Sinceramente, não vejo alternativa que possa substituir a conjunção APESAR DE. Como dito Arthur, Apesar de é UMA CONJUNÇÃO CONCESSIVA. Já a conjunção ALÉM DE (foi dada essa como gabarito) é uma CONJUNÇÃO ADITIVA,logo, não é passível de substituição.

GABARITO C

Conjunções Concessivas introduzem uma oração que expressa ideia contrária à da principal, sem, no entanto, impedir sua realização no contexto, posso substituir a conjunção destacada por qualquer uma dessas preservando o sentido: a despeito de, não obstante, independentemente de, sem embargo de, nada obstante, malgrado. além de....

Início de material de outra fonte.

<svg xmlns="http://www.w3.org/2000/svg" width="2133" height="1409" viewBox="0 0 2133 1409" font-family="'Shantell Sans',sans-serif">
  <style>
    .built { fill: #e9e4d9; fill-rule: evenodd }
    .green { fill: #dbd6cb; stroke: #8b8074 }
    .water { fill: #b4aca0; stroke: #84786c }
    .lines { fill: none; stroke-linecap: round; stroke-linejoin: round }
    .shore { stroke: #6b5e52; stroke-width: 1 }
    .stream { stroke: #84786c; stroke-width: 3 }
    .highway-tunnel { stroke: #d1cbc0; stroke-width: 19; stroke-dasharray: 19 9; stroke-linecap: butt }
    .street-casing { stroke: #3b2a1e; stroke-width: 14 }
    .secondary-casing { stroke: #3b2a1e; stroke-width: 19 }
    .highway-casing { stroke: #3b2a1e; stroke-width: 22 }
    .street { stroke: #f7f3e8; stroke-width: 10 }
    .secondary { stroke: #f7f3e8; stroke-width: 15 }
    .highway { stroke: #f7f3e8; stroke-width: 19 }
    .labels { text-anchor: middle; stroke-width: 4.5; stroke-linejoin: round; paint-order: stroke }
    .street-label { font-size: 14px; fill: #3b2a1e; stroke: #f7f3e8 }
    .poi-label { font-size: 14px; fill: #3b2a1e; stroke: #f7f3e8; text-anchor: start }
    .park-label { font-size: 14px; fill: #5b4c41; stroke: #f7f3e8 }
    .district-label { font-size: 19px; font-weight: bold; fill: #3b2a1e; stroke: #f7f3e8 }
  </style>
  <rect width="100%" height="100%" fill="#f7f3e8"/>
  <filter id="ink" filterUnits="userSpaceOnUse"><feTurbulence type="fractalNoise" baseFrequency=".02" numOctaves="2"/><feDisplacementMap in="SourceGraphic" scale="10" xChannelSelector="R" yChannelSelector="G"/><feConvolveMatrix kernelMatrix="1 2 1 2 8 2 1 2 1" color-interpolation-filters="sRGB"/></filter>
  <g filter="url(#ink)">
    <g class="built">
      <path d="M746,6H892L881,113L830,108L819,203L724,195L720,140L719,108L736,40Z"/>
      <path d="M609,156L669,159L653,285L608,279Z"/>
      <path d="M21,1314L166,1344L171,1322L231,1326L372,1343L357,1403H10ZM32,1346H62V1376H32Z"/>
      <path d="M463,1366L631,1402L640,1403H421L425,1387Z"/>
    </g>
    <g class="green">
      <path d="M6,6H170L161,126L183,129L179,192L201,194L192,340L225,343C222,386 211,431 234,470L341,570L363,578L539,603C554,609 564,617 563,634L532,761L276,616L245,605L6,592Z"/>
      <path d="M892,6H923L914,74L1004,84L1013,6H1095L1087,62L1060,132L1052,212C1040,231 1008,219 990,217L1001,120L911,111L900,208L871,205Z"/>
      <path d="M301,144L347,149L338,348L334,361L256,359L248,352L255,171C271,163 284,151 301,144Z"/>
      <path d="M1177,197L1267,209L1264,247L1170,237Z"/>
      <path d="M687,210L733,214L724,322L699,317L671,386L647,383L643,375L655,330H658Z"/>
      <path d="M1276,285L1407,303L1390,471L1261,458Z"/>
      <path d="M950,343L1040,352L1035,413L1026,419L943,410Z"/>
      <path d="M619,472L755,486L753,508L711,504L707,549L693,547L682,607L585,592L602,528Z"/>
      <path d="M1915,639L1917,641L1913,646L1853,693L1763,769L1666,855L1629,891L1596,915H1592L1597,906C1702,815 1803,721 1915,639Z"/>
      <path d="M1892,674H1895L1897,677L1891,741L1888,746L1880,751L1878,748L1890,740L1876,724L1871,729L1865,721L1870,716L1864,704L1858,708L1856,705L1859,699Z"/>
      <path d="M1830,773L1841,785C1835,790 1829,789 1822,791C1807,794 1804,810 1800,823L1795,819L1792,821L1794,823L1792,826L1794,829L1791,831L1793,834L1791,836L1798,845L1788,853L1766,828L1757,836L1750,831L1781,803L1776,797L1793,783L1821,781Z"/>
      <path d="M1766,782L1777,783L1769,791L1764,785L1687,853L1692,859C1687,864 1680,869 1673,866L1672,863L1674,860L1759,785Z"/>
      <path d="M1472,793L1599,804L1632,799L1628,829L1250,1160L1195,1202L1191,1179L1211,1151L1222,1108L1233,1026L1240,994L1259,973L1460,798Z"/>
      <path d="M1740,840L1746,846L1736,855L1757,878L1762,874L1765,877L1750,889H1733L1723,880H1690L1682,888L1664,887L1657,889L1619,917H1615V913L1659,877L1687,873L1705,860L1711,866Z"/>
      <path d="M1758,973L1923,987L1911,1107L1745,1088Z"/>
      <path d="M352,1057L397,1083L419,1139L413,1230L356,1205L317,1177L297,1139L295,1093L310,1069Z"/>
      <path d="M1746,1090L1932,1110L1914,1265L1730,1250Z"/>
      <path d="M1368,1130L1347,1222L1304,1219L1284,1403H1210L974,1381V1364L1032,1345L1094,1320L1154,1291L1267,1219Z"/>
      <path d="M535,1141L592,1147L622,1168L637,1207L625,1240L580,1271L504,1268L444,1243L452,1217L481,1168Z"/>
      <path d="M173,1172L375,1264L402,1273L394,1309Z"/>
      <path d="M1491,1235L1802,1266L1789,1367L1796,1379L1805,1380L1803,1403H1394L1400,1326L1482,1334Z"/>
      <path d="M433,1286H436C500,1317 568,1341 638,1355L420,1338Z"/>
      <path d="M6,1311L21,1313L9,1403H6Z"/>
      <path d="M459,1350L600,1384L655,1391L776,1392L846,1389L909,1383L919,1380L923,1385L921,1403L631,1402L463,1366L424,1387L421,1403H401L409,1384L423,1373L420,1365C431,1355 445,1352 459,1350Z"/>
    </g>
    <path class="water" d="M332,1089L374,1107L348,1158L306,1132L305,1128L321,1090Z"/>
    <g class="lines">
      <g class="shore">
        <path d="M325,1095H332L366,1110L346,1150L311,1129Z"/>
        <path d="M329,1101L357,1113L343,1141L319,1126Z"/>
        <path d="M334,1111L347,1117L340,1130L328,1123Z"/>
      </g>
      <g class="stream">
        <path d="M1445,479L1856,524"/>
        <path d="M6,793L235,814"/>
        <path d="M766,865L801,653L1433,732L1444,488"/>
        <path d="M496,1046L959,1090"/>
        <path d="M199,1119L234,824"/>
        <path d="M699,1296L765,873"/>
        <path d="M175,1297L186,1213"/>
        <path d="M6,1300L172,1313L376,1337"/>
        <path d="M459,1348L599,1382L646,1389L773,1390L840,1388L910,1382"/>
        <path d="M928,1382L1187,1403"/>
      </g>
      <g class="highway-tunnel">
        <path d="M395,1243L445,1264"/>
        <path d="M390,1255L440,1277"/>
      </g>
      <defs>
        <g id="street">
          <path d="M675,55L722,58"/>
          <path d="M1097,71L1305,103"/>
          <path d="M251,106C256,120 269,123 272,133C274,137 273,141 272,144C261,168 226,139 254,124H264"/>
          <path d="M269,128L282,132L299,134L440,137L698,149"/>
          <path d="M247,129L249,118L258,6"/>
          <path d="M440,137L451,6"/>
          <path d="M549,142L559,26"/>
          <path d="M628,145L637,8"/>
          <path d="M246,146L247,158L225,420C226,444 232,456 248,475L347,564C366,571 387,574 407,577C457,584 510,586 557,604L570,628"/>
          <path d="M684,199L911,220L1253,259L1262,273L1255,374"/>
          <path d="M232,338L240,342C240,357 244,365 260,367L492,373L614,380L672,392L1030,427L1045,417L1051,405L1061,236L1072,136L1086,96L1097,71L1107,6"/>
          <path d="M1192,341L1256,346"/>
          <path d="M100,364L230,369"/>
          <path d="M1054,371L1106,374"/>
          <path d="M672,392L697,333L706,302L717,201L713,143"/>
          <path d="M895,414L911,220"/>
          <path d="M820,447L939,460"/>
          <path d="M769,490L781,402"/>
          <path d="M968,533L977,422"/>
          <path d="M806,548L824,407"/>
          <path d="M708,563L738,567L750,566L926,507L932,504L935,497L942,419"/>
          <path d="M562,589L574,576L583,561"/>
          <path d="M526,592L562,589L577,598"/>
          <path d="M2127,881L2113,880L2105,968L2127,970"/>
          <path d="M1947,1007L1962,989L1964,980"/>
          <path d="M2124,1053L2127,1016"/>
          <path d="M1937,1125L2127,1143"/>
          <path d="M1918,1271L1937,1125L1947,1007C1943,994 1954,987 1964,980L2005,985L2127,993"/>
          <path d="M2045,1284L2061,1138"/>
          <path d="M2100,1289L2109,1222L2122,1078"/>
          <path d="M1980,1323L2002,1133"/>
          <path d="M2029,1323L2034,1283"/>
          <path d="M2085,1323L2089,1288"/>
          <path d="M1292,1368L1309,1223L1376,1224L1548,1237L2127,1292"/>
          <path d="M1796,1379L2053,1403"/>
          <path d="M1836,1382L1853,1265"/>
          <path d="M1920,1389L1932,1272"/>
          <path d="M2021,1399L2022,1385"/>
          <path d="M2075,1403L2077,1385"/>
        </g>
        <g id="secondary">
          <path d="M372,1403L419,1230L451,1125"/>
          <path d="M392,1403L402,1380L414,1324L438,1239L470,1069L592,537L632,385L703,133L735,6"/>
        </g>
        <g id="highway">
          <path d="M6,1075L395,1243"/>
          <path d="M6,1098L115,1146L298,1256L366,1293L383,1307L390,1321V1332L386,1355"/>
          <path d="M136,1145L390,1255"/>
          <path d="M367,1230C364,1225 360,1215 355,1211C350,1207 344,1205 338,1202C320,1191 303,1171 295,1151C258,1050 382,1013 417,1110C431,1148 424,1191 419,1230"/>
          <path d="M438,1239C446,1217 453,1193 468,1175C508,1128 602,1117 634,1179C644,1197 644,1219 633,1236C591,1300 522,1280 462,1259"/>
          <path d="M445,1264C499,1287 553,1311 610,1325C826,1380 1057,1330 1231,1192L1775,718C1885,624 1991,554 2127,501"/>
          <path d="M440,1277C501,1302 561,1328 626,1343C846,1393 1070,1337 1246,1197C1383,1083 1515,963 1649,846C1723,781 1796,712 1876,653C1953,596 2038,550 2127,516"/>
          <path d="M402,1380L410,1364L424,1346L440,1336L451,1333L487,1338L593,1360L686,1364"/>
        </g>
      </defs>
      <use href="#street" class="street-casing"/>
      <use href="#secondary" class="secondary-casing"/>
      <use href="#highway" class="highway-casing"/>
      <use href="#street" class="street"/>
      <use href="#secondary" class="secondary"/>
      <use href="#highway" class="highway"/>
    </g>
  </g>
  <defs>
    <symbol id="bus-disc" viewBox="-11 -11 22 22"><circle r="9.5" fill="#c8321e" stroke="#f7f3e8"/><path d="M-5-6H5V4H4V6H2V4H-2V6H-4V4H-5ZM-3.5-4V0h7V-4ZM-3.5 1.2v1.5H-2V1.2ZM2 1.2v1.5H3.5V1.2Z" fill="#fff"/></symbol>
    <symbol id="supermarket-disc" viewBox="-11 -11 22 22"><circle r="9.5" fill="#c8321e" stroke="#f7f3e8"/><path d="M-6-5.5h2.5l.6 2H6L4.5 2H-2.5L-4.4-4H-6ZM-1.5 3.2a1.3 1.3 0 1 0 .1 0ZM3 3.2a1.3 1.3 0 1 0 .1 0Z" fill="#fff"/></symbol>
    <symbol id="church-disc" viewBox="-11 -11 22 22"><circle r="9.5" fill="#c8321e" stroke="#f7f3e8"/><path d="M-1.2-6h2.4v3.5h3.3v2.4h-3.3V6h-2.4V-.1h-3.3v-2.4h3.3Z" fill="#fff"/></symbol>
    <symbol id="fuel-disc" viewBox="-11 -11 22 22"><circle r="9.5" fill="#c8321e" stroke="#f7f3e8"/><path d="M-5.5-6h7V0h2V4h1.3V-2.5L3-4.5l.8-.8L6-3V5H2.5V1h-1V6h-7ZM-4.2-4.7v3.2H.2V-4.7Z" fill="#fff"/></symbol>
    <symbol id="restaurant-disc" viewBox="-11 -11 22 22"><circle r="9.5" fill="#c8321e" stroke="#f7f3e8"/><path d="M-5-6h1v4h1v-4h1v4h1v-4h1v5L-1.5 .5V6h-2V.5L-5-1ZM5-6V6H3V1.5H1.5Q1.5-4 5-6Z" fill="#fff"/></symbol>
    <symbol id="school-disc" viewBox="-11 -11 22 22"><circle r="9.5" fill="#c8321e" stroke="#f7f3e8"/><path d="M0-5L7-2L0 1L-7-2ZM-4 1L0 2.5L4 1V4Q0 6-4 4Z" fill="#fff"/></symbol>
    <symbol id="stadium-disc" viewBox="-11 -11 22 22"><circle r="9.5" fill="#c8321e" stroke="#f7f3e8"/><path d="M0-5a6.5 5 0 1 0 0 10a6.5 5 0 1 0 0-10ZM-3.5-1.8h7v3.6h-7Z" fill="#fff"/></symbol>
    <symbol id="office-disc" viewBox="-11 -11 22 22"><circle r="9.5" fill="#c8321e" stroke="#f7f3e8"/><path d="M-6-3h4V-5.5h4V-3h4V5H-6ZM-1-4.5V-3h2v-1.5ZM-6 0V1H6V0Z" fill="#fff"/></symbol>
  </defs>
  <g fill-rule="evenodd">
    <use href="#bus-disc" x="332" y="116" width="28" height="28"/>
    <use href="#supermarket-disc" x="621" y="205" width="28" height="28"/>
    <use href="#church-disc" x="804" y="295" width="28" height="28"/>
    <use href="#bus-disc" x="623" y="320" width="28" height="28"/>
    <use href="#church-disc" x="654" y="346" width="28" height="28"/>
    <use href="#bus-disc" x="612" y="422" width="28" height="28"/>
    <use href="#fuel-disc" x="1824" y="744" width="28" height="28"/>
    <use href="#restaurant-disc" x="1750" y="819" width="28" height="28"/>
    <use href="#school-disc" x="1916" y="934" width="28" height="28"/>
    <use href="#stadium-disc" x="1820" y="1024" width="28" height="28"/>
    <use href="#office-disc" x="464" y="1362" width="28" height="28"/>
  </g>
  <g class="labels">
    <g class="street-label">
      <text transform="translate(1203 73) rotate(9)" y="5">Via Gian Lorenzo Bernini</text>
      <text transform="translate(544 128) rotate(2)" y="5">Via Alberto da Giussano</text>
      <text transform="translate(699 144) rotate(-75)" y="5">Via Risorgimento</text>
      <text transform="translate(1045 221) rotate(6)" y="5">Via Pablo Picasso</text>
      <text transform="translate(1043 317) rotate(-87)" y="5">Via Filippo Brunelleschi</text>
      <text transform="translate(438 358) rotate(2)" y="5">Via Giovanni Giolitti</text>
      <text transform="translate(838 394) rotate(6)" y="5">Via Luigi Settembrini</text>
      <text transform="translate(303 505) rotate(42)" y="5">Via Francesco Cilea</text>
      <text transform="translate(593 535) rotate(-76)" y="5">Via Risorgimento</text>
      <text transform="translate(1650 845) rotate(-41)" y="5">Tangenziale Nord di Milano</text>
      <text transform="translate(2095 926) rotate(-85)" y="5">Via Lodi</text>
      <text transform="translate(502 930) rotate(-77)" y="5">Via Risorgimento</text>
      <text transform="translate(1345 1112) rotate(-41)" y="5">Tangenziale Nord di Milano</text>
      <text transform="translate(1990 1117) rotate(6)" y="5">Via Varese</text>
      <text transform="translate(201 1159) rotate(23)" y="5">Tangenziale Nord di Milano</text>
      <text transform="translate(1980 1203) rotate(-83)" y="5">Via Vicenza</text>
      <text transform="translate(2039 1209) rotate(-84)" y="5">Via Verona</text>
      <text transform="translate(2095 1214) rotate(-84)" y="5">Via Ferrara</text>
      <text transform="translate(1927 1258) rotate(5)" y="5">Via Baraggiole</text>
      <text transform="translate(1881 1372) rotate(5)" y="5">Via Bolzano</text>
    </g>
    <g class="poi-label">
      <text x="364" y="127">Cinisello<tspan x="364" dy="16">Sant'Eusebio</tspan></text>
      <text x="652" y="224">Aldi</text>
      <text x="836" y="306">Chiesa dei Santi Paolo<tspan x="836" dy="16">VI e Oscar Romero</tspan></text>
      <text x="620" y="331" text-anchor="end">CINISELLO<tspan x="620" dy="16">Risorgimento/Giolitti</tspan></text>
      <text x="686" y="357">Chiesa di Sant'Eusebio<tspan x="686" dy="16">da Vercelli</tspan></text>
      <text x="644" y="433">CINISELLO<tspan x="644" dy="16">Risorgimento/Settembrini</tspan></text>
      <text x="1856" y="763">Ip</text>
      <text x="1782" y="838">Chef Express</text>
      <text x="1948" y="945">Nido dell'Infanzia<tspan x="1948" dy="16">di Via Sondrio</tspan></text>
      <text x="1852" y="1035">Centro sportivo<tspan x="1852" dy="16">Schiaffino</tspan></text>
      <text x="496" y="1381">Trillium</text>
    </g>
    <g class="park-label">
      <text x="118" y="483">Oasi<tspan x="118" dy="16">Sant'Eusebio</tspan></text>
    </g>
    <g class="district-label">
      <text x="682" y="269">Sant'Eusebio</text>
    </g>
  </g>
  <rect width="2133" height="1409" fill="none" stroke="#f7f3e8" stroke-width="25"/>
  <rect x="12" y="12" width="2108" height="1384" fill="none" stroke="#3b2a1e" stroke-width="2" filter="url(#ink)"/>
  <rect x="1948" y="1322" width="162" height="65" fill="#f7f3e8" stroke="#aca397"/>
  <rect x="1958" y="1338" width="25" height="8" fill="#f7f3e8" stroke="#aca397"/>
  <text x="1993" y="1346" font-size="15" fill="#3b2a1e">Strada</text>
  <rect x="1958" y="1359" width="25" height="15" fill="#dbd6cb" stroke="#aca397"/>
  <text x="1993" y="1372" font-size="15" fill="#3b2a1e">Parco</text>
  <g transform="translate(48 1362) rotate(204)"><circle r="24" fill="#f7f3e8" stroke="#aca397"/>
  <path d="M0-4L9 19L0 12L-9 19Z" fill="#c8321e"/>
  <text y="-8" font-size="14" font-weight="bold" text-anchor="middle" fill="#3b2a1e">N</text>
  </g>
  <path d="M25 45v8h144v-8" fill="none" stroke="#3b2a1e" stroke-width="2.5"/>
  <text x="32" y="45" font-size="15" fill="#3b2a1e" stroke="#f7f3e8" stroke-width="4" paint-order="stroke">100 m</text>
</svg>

Apesar de me render à grandeza da alma feminina, reconheço a parcela de culpa........

"Além de me render à grandeza da alma feminina, reconheço a parcela de culpa........

A conjunção "Além de" pode ter gerado uma dúvida por ser, em regra, uma conjunção aditiva, mas, em alguns casos, uma conjunção que funciona de um modo, pode funcionar de outro dependendo do contexto e do sentido da frase.

São conjunções que indicam uma oração em que se admite um fato contrário à ação principal, mas incapaz de impedi-la.

Embora, conquanto, ainda que, mesmo que, posto que, bem que, se bem que, apesar de que, nem que, que.

Embora ficasse nervosa, sempre se saía bem.